CONSIGNE |
Répondez à ces questions sur l'article ci-dessous consacré au réacteur EPR :
(a) Qui a proposé le choix de l'EPR au Premier ministre ?
(b) Quel jour cette proposition a-t-elle été faite ?
(c) Sur quelle radio Nicolas Hulot a-t-il été interrogé ?

Hulot pour une consultation sur le nucléaire de 3e génération

PARIS - Nicolas Hulot, animateur de l'émission Usuhaïa sur TF1 et conseiller de Jacques Chirac pour les problèmes d'environnement, a déploré le manque de débat sur le réacteur nucléaire de troisième génération EPR et a souhaité une vaste consultation, voire un référendum, sur ce dossier.

La ministre déléguée à l'Industrie Nicole Fontaine a proposé mercredi au Premier ministre Jean-Pierre Raffarin le choix de l'EPR ((European Pressurized Reactor, réacteur européen à eau sous pression) pour renouveler le parc nucléaire français, choix qui suscite la colère des écologistes.

Interrogé sur RTL, Nicolas Hulot a estimé qu'il était "urgent de ne pas se presser" sur ce dossier.

"Les problèmes d'énergie, nos sources d'énergie, c'est quelque chose d'excessivement complexe, et attention de ne pas simplifier et de ne pas seulement réagir par sensibilité personnelle. La première chose, c'est qu'il est urgent de ne pas se presser", a-t-il dit.

(Données de repères squelettiques)
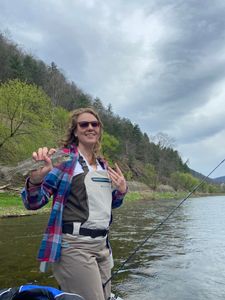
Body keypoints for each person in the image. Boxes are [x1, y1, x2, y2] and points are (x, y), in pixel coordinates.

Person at [21, 107, 127, 300]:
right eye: (83, 124)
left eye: (94, 124)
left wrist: (120, 191)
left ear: (99, 129)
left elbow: (110, 205)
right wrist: (36, 180)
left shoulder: (103, 165)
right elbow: (33, 202)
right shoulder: (62, 160)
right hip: (74, 247)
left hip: (103, 246)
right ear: (75, 131)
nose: (90, 127)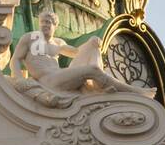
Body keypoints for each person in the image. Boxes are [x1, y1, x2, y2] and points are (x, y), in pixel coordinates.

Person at [11, 10, 142, 95]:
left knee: (92, 45)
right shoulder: (30, 38)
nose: (44, 25)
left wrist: (92, 42)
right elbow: (16, 59)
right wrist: (19, 79)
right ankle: (133, 92)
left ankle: (97, 85)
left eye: (48, 22)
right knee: (93, 70)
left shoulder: (58, 43)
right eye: (42, 22)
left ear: (55, 26)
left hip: (60, 76)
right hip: (47, 81)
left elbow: (78, 53)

RÉPONSE |
(a) Nicole Fontaine, ministre déléguée à l'Industrie.
(b) Mercredi.
(c) Sur RTL.